Innovative Mentoring Strategy for Youth Exposed to Violence
This guest Success Story was written by the Kansas Coalition Against Sexual and Domestic Violence, a grantee of ACF’s Family and Youth Services Bureau, Family Violence Prevention and Services discretionary grant, Specialized Services to Abused Parents and Their Children (SSAPC).
The Kansas Coalition Against Sexual and Domestic Violence (KCSDV) began the Empowered Families Kansas Project in 2016. Five domestic violence advocacy programs in Kansas serve as project sites, providing mentorship to youth ages 8 to 18 who have experienced domestic violence, teen dating violence, and co-occurring bullying. Each site has a youth advocate mentor who works one on one with youth and their non-abusing parents and caregivers.
Youth advocacy mentorship focuses on helping youth improve their well-being and personal connections, their communication with non-abusing parents and caregivers, and their personal safety. Mentors build long-term, supportive relationships with young people and their families. These connections help youth make healthy life choices and responsible decisions as active members of their communities.
Mentors, program directors, youth mentees, and non-abusing parents and caregivers say, “This program is working.” Many participants have shared stories of growth, success, and hopes for healthy futures in the program. Youth advocate mentors have planned several activities based on common themes identified by the participants. These include promoting the parent/child bond, healthy relationships, and self-care. Mentors provide creative learning opportunities and healing moments for youth mentees and their families.
The program includes many activities to promote positive family interactions and bonds. Youth advocate mentors have helped families to share feelings, thoughts, and praise in a safe and focused way. Youth mentees and their mentors stream songs and music videos together to view aspects of healthy and unhealthy relationships. Youth also take the relationship quizzes on the loveisrespect and Break the Cycle websites to understand healthy, unhealthy, and abusive aspects of their own relationships.
One of the most popular activities has been making self-care boxes. These crafts promote emotional regulation, healthy coping, and self-compassion. Many youth report decreased anxiety, improvements in sharing their feelings, and positive responses to upsetting situations thanks to their self-care boxes.
Youth join in many other activities with their mentor at their side. They enjoy outdoor adventures like nature hikes, yoga, visits to the zoo, and bike riding. Teens participate in local PRIDE events, volunteer work, and job hunting. Youth mentees talk about relationships and what it means to be in a healthy relationship. They work on setting goals and expressing creativity and healing through art. They also share these moments of learning and growth with their non-abusing parents and caregivers.
Many youth mentees and their parents at the project sites have been involved in the program for more than a year and say they want to continue. Non-abusing parents and caregivers and youth mentees feel they have grown while in the program and are better able to communicate with their families, control their emotions, and have successful family, peer, and intimate relationships. Youth mentees and their families have shared the positive impacts of the program and their continued use of the tools and knowledge they have gained. Evaluation of the program also shows its effectiveness.

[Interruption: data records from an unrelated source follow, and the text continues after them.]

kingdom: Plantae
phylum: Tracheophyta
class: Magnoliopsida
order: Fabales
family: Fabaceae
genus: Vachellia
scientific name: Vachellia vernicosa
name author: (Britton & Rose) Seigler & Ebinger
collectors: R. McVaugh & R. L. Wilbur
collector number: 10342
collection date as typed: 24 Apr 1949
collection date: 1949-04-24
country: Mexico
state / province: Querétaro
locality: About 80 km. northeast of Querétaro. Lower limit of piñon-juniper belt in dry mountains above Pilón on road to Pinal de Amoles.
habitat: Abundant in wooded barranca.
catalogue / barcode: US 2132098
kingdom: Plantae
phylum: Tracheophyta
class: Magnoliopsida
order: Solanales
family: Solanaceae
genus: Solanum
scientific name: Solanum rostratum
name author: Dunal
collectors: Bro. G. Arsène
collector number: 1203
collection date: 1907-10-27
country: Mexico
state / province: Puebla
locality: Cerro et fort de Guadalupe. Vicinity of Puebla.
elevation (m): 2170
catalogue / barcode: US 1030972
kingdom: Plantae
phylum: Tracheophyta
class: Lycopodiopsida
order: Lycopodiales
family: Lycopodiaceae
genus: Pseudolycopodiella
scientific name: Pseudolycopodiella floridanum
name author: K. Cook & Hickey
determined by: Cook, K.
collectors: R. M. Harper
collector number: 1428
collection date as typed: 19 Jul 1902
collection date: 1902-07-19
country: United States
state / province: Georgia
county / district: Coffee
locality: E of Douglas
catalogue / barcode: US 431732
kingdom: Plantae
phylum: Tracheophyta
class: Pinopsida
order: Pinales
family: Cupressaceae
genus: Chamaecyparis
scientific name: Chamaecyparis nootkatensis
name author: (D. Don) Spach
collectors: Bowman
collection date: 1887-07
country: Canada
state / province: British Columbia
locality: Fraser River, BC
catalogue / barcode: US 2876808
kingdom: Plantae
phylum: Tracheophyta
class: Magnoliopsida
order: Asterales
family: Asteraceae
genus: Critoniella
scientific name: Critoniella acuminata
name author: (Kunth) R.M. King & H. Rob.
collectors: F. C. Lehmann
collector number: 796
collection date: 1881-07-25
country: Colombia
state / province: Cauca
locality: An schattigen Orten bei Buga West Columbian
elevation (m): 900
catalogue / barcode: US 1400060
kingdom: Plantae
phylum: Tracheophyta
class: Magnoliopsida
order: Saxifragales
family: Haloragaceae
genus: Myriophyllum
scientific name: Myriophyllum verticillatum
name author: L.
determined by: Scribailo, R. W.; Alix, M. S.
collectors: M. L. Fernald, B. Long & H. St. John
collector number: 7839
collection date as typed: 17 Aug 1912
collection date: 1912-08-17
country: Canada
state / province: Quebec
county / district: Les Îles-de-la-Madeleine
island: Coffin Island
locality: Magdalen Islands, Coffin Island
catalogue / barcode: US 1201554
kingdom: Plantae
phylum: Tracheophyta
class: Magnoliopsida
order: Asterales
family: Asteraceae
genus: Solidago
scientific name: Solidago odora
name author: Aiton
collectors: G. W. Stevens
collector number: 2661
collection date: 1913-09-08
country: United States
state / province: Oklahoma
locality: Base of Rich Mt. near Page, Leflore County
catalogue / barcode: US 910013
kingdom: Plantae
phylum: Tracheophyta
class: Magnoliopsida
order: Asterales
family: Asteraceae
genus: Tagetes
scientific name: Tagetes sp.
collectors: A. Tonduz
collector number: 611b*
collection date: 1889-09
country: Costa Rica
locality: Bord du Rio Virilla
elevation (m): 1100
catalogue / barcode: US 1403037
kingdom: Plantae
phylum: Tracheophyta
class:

Positive impacts of the Youth Advocacy Mentorship program have spread throughout the communities of the project sites, growing the number of youth and families seeking to join the program.
As the third year of the project begins, project sites are looking at how they can serve more youth and their non-abusing parents and caregivers through volunteer mentors and additional staff members. The need has been identified, the method has been implemented, and the survivors receiving services through the Youth Advocacy Mentorship program have voiced the positive outcomes.
The next two years of the project will inform best practices when working with youth ages 8 to 18 who have been exposed to domestic violence, teen dating violence, and co-occurring bullying.